Well, of course it works in mice… wasn’t Terry himself tired of seeing mice cured of diabetes?!
Yes, but pragmatically, you have to start somewhere safe and approved for studies, Terry points out. And the truth is that even if this did translate to humans and work out, it’s not perfect. It’s likely most PWDs would still have to take some amount of insulin at meal-times. A low-carb PWD might be able to get away with it, but most of us will probably need the assistance of insulin to keep blood sugar levels from spiking dangerous. Terry also theorizes that any residual beta cell function could potentially make up some of the difference as well, since it is believed that beta cells continue working a bit in some people for many years after diagnosis.
The research is still in its beginning stages, with Terry and his team working in the laboratory with cells in petri dishes and in animal models. But Terry envisions an oral pill that patients will take twice a day, similar to other type 2 drugs. They’re also studying how those other drugs, like metformin and TZDs, might work in combination with this future pill.
“We will figure it out as we go along,” he explains. “You could take it without measuring your blood sugar because it wouldn’t cause low blood sugar. There might end up being a fast-acting version and a slow-acting one.”
So, we’re not talking any magic bullet that’s being referred to as any kind of “cure.” But this does appear to be a new and potentially amazing possibility for people with type 1 diabetes — since our med options are very limited to date. Research continues to show that insulin is not the only hormone that our bodies are missing and need to function properly. Replacing the effect of these hormones, as is the case with Symlin, has shown to have some positive effects.

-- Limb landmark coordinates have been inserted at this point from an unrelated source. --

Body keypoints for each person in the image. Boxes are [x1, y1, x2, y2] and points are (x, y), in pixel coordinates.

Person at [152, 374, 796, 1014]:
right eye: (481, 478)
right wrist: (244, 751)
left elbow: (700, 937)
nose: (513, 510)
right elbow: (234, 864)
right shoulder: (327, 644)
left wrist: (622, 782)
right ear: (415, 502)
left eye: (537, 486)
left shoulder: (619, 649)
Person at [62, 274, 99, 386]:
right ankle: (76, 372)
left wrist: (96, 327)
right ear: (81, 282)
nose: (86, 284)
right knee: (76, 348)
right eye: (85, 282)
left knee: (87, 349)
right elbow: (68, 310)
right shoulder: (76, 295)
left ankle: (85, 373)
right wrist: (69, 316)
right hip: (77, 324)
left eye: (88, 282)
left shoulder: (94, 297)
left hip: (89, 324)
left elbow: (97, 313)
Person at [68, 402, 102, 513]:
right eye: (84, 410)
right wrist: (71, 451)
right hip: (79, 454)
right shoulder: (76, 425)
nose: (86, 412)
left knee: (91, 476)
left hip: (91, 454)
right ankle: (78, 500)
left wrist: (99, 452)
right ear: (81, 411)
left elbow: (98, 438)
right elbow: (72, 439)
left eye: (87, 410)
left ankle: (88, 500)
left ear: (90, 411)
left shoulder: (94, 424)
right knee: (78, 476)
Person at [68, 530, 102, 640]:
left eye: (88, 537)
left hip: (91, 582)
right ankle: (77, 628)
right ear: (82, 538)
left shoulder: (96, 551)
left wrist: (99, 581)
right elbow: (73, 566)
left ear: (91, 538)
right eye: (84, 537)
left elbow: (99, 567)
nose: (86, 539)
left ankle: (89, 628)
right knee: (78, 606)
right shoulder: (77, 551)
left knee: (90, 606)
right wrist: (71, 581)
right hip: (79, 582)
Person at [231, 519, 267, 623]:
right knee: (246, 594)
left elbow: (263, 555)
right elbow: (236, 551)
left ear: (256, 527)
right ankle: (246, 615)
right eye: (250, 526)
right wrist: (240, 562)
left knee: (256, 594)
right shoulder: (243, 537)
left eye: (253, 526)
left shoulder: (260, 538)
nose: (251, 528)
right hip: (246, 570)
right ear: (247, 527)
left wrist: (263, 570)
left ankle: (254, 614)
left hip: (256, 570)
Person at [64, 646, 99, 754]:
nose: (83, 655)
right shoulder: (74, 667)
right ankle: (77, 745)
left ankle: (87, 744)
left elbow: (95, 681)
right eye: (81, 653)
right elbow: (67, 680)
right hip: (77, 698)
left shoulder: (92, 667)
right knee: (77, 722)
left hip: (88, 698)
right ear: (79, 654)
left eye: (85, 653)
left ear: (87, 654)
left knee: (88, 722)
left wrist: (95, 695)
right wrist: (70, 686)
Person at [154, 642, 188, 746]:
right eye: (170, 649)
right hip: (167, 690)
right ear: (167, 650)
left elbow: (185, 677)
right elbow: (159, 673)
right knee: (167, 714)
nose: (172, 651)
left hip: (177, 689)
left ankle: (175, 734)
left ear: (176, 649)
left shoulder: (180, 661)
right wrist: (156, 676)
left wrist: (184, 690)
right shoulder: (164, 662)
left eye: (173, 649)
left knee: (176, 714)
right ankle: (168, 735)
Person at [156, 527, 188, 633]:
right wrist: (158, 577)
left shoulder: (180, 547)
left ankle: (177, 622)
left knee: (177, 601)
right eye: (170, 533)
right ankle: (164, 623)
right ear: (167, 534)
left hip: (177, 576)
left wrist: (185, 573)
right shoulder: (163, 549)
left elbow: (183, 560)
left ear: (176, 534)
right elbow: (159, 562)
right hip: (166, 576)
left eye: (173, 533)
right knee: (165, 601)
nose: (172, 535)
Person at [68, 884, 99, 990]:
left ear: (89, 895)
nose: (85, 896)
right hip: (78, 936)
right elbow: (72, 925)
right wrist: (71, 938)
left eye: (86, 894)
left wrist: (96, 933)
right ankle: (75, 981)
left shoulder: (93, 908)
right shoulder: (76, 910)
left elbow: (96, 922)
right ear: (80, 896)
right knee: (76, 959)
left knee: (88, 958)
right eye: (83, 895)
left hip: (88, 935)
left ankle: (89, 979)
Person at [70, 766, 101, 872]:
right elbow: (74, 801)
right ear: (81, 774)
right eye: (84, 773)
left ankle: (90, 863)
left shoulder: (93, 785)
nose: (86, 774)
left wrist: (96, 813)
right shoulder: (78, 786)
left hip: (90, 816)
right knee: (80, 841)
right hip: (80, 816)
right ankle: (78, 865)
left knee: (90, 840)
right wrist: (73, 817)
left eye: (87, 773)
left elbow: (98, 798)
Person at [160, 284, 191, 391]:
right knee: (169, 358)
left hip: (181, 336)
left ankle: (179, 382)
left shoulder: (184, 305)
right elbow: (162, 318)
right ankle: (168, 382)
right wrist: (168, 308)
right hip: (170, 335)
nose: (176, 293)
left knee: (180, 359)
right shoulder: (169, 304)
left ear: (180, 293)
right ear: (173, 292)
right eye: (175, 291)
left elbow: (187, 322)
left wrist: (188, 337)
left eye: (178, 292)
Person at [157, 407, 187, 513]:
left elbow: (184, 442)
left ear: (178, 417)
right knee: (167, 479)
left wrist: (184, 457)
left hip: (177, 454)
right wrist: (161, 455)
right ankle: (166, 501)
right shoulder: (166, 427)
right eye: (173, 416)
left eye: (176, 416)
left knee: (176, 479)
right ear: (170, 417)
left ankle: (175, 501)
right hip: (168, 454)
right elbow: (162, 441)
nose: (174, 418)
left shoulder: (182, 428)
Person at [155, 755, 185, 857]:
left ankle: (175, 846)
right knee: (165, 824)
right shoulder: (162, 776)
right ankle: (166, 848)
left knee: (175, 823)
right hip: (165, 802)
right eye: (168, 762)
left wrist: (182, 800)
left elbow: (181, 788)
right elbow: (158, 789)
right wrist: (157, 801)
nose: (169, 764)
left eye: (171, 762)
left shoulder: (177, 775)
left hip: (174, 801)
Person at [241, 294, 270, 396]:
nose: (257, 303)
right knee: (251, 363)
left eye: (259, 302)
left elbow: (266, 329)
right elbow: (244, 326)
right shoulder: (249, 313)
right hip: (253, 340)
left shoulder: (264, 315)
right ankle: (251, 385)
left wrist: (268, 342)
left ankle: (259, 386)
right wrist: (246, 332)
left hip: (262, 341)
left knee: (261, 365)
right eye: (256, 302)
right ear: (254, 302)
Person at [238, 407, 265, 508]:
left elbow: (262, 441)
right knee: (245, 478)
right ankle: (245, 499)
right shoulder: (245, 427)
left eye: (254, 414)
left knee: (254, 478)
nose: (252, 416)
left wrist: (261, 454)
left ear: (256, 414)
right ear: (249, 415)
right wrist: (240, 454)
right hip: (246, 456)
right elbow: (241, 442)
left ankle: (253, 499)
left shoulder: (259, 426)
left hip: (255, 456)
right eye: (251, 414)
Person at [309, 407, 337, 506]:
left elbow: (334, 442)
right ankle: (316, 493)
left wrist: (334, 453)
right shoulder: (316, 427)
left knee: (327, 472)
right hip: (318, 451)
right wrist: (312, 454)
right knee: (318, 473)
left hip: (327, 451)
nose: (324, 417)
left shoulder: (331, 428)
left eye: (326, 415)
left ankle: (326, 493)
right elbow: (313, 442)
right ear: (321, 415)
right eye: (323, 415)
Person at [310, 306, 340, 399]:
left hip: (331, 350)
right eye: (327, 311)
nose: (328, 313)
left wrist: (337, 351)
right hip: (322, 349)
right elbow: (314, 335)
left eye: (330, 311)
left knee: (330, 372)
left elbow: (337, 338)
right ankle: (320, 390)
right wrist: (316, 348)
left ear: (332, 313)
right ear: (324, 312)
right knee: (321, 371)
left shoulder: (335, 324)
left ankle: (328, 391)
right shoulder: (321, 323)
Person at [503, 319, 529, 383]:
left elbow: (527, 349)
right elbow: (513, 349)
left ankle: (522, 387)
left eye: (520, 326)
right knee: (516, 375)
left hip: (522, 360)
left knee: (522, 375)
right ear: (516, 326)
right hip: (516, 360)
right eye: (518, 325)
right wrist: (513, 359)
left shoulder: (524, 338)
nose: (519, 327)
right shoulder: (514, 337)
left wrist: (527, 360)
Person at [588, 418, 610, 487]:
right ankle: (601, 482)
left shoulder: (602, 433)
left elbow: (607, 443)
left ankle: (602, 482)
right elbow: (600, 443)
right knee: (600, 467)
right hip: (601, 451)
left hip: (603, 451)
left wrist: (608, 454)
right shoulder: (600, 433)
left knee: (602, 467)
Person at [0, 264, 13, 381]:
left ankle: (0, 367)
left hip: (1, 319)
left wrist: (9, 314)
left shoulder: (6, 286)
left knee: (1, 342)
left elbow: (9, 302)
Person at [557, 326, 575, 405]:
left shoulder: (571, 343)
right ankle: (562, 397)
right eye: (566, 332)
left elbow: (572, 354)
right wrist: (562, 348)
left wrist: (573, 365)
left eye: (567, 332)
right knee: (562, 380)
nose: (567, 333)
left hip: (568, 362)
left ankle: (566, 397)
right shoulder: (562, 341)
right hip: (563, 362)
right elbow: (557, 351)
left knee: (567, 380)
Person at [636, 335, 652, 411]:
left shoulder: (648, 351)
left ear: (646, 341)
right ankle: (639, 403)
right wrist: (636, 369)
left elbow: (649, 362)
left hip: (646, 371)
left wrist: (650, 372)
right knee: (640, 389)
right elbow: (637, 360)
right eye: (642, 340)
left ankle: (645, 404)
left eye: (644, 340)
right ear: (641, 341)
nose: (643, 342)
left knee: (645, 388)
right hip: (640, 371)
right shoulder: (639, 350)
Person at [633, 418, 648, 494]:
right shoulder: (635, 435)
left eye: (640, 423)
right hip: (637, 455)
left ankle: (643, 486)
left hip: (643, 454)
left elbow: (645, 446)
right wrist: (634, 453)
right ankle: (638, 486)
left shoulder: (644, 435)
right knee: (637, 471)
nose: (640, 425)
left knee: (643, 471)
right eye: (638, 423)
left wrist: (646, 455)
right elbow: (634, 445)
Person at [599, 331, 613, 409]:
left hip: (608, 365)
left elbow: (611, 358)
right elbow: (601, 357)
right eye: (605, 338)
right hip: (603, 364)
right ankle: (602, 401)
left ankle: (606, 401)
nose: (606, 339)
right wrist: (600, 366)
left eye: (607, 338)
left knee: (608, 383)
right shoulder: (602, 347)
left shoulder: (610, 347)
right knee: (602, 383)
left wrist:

“We are stretching our imagination for the best-case scenario,” Terry says. “It’s conceivable that this pill will make a big impact on type 1 diabetes treatment. There are scientific arguments to that end and they follow reason and logic.”
Like many researchers, Terry and his team are in need of funds to further their work. In the coming weeks, they plan to launch a fundraising page on their website where people can contribute. Hopefully, they’ll be able to raise enough for research to progress, and their experimental pill proves to work beyond the lab mice…
Story of our D-Lives, right?
But we love it that people like Terry are aggressively beating new paths to ever-better treatments.